The Globe -- Bethlehem
Monday, November 9, 1925
YANKEE BOOTERS WALLUP CANADA
Archie Stark and Goldie, of Bethlehem Steel Team, Star in Brooklyn Game
AN INTERNATIONAL MATCH

Captained by Bill Carnihan and with the brilliant Archie Stark and flashy Malcolm Goldie sporting the colors of the United States, the American soccer team defeated the pick of the Dominion in the first International soccer contest ever played in this country, by the score of 6 goals to 1, on Sunday, on the water-soaked field of the Brooklyn National League baseball club, before a gather of eight thousand enthusiastic soccer fans.

Victory for the United States came in the second half of the game, when Archie Stark, the star of Bethlehem, scored four goals in succession, eluding the Canadian front line of defense, wallowing to within striking distance and then, with deft thrust of foot or head, passing the hard-working goalie and sending the ball into the net.

Stark a Star

Stark's work during that second half was as brilliant a bit of individuality as ever was seen on an American soccer field. He kept his feet in the slipperiest sort of going, he covered the sloppy turf with remarkable speed, while the mud gripped at his ankles in an effort to hold him back, and he sent the ball forward on each final shot like a phantom sphere that passed always out of reach.

When the first half ended with the score tied at 1-1 and both teams going strong, it appeared that the game would be decided by one lone point, for it seemed impossible for either eleven to tally more than once more in the face of the strong defenses presented. But at the very start of the second half Stark, flanked on one side by Johnny McGuire and on the other by Bob Millar, slipped down the field and past the Canadians' defense. Back and forth among the three the ball was passed as one after another of the Canadians was eluded and then, finally, Millar made a feint, drew the goalie away from his post, shot the ball to Stark, and Archie did the rest.

A few minutes later, after Goldie, the American outside left, had done some remarkable footwork along the sideline and had attracted the attention of the Canadian backs, Stark scored again, this time taking Goldie's perfect pass and heading it in the net. His next tally was made on the rebound. He shot at the goal, hit the post and then as the ball bounced back he drove it to the opposite corner of the cage. His fourth point of the half was made on another head shot, deflecting Goldie's perfect corner kick just enough to send it into the net.

It seemed that every time Stark managed to get his foot within kicking distance of the ball, it mean another point for the United States, but Stark was not alone responsible for the victory. There was little Goldie, who needed only to show his mud-caked uniform to attest the great game he played. Whenever the going was thickest and the Canadians had blocked every advance to their goal, the ball invariably was passed to the outside left and Goldie fooled around with it long enough to draw a swarm of Canadians towards him.
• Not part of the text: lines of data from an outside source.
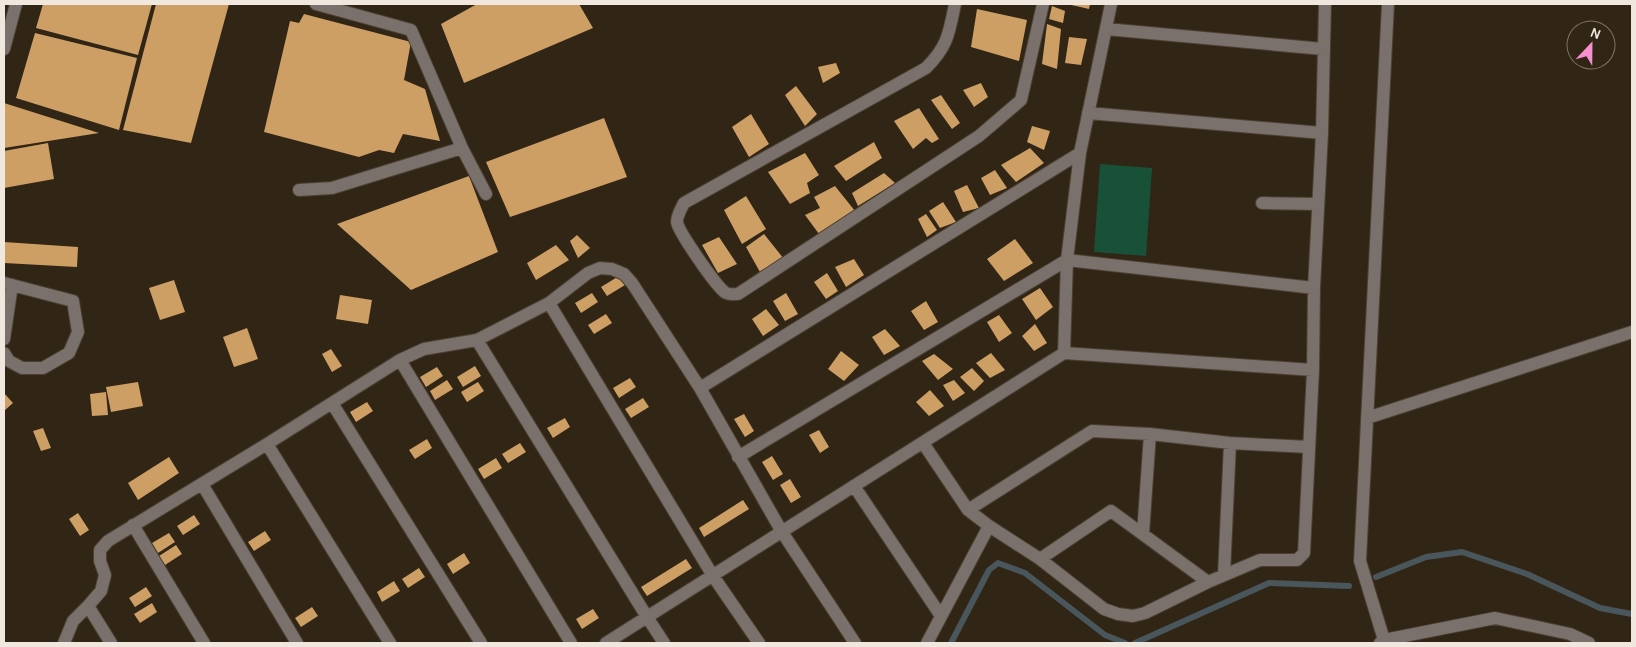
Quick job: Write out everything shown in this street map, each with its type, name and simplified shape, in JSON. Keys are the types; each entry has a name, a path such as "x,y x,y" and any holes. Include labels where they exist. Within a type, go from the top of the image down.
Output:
{"street":[{"path":"4,49 16,4"},
{"path":"316,4 411,30 462,148 486,194"},
{"path":"955,4 948,37 940,54 926,68 684,203 677,224 701,263 720,288 728,294 738,294 980,136 1021,100 1043,4"},
{"path":"1064,353 1067,260 1080,153 1111,4"},
{"path":"923,443 968,510 988,526 1040,559 1104,609 1118,614 1133,616 1145,613 1208,582 1260,560 1297,560 1304,553 1313,370 1314,288 1322,133 1325,4"},
{"path":"1388,4 1360,561 1382,642 1495,618 1570,634 1589,643"},
{"path":"1106,29 1323,49"},
{"path":"1088,113 1322,133"},
{"path":"300,190 332,188 462,148"},
{"path":"700,388 1080,153"},
{"path":"1262,203 1317,204"},
{"path":"738,457 1067,260 1314,288"},
{"path":"64,643 73,620 88,606 100,590 105,575 100,561 100,550 108,541 400,360 424,349 477,340 549,303 588,273 600,268 612,269 624,274 632,283 700,388 782,532 855,643"},
{"path":"4,339 8,284 73,302 78,332 70,353 43,368 22,368 9,361 4,353"},
{"path":"549,303 713,576 759,643"},
{"path":"1367,418 1632,332"},
{"path":"477,340 664,643"},
{"path":"606,643 1064,353 1313,370"},
{"path":"400,360 571,643"},
{"path":"332,403 481,643"},
{"path":"968,510 1092,431 1150,434 1230,443 1308,447"},
{"path":"1143,534 1150,434"},
{"path":"1224,575 1230,443"},
{"path":"267,444 390,643"},
{"path":"202,484 297,643"},
{"path":"854,486 941,616"},
{"path":"1040,559 1111,511 1208,582"},
{"path":"134,525 204,643"},
{"path":"927,643 988,526"},
{"path":"88,606 111,643"}],"green space":[{"path":"1100,164 1152,168 1146,256 1094,252"}],"building":[{"path":"43,4 152,4 138,55 36,28"},
{"path":"156,4 229,4 191,143 123,130"},
{"path":"477,4 579,4 593,28 464,83 441,24"},
{"path":"1067,4 1090,4 1089,9"},
{"path":"1052,6 1065,11 1063,23 1049,19"},
{"path":"977,9 1027,20 1019,61 971,47"},
{"path":"304,14 411,42 404,80 425,89 440,141 403,134 394,153 379,150 359,157 264,132 290,21 299,23"},
{"path":"1047,24 1061,29 1057,69 1042,64"},
{"path":"35,33 137,58 119,130 16,98"},
{"path":"1069,37 1087,39 1081,65 1065,63"},
{"path":"836,63 840,73 823,83 818,67"},
{"path":"981,83 988,97 974,107 963,90"},
{"path":"796,86 817,114 805,126 785,95"},
{"path":"941,95 960,123 952,129 931,100"},
{"path":"4,103 99,133 4,148"},
{"path":"919,108 939,139 932,143 926,138 913,149 894,121"},
{"path":"751,114 769,144 749,157 732,127"},
{"path":"604,118 627,177 510,217 486,162"},
{"path":"1032,126 1050,131 1044,150 1027,142"},
{"path":"874,142 882,158 846,181 834,166"},
{"path":"48,143 54,179 4,188 4,151"},
{"path":"1030,148 1044,163 1016,182 1001,165"},
{"path":"805,153 819,175 807,183 810,193 790,204 768,172"},
{"path":"995,170 1007,188 990,195 981,178"},
{"path":"884,173 895,183 858,206 852,193"},
{"path":"469,176 498,252 411,290 337,224"},
{"path":"967,185 979,208 963,212 954,191"},
{"path":"835,186 855,211 819,234 805,215 820,208 814,197"},
{"path":"746,196 766,229 742,244 724,210"},
{"path":"943,202 956,222 940,228 929,211"},
{"path":"926,214 937,230 927,237 918,219"},
{"path":"764,234 784,259 760,272 746,247"},
{"path":"577,235 590,248 578,258 570,241"},
{"path":"719,237 737,264 718,273 702,245"},
{"path":"1015,239 1033,263 1004,281 987,259"},
{"path":"4,242 78,247 77,267 4,263"},
{"path":"556,245 569,260 536,280 527,263"},
{"path":"854,259 864,275 846,287 835,267"},
{"path":"827,273 838,291 826,299 814,282"},
{"path":"619,276 625,285 607,296 601,287"},
{"path":"174,280 185,312 160,320 149,288"},
{"path":"1040,288 1053,307 1036,320 1022,299"},
{"path":"592,293 598,302 581,313 575,303"},
{"path":"786,293 798,314 785,321 773,301"},
{"path":"340,295 372,300 368,324 336,319"},
{"path":"926,301 938,322 924,330 911,311"},
{"path":"766,309 779,325 763,336 752,319"},
{"path":"606,314 612,323 594,334 588,325"},
{"path":"999,315 1012,333 999,342 987,322"},
{"path":"1035,324 1047,343 1034,351 1022,336"},
{"path":"247,328 258,359 234,367 223,337"},
{"path":"885,329 900,346 884,355 872,337"},
{"path":"331,349 342,366 332,372 322,354"},
{"path":"841,351 859,365 844,381 828,369"},
{"path":"991,353 1005,370 990,378 976,363"},
{"path":"934,354 953,369 938,380 922,361"},
{"path":"475,366 481,376 463,387 457,377"},
{"path":"437,367 443,376 426,387 420,377"},
{"path":"972,368 984,381 974,391 960,377"},
{"path":"630,378 636,387 619,398 613,388"},
{"path":"447,380 453,389 435,400 430,391"},
{"path":"954,380 965,393 953,401 943,385"},
{"path":"138,382 143,406 111,412 106,387"},
{"path":"478,382 484,391 467,402 461,392"},
{"path":"930,390 944,406 929,416 916,402"},
{"path":"106,392 108,415 92,416 90,394"},
{"path":"4,393 13,403 4,411"},
{"path":"643,398 649,407 631,418 625,409"},
{"path":"367,402 373,411 356,422 350,412"},
{"path":"744,414 754,431 745,437 734,419"},
{"path":"565,418 570,427 553,438 547,428"},
{"path":"43,428 51,448 41,451 33,431"},
{"path":"819,430 829,447 820,453 809,435"},
{"path":"427,439 432,448 415,459 409,450"},
{"path":"520,443 526,452 508,463 502,454"},
{"path":"772,456 783,474 773,480 762,462"},
{"path":"169,457 179,473 138,500 128,483"},
{"path":"496,458 502,468 484,479 478,469"},
{"path":"790,479 801,497 791,503 780,485"},
{"path":"743,500 749,509 704,537 699,528"},
{"path":"78,513 89,530 80,536 69,519"},
{"path":"194,515 200,524 183,535 177,526"},
{"path":"265,531 271,540 254,551 248,542"},
{"path":"169,533 175,542 158,553 152,543"},
{"path":"176,545 182,554 165,565 159,556"},
{"path":"464,553 470,563 453,574 447,564"},
{"path":"686,559 692,568 647,596 641,587"},
{"path":"419,568 425,577 408,588 402,579"},
{"path":"394,581 400,591 382,602 377,592"},
{"path":"146,587 152,596 135,607 129,598"},
{"path":"152,603 157,612 140,623 134,614"},
{"path":"312,607 318,616 301,627 295,618"},
{"path":"593,609 599,618 582,629 576,619"}],"waterway":[{"path":"1376,577 1426,557 1462,552 1527,574 1600,608 1632,614"},
{"path":"951,643 989,570 998,563 1025,573 1105,635 1125,643"},
{"path":"1135,643 1269,583 1349,586"}]}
Then, when he was practically smothered on all sides by the opposition, he would send a perfect kick to the center of the field and from there it was easy for Stark to accomplish the rest.

McGuire and Brown Play Well

There were also McGuire, David Brown, who tallied the first point for the United States, and Tommy Steel, who saved the Americans time after time with his splendid work at goal.

Bad as the weather conditions were, they probably helped the Americans, although none can say that the Canadians would have won on a dry field. However, the muddy going was deterrent to the short-passing game of the Canadians, while it did not hinder so much the long passes of the representatives of the United States. Then, too, the American eleven was bigger and heavier and better suited to the 6,000 square yards of mud that had to be crossed and recrossed. The Canadians were weary and worn at the end and although they tried until the last whistle sounded, it was a hopeless effort.

The lineup:

U. S. A. (6) -- Canada (1)
Steel -- G -- Halliwell
Robertson -- RFB -- Williams
Wilson -- LFB -- Clarke
Kelly -- RHB -- Dierden
Carnihan -- CHB -- Cartwright
Herd -- LHB -- McKean
Brown -- OR -- Faulkner
McGuire -- IR -- Burness
Stark -- CF -- McLaine
Millar -- IL -- McKensie
Goldie -- OL -- Moir
Goals -- United States: Stark 4; Brown 2; Canada, Burness.

Referee -- Tom Cunningham, Brooklyn. Linesmen -- W. Halliday, New York, and J. Fraser, Clifton, N. J. Time of halves -- 45 minutes each.